◆ Extracted data
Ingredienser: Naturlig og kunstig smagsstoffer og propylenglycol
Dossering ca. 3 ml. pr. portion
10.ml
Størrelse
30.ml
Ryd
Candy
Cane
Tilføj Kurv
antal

◆ Task to complete
The answer should consist of all the lines above, retyped exactly.

◆ Response to this exercise
Ingredienser: Naturlig og kunstig smagsstoffer og propylenglycol
Dossering ca. 3 ml. pr. portion
10.ml
Størrelse
30.ml
Ryd
Candy
Cane
Tilføj Kurv
antal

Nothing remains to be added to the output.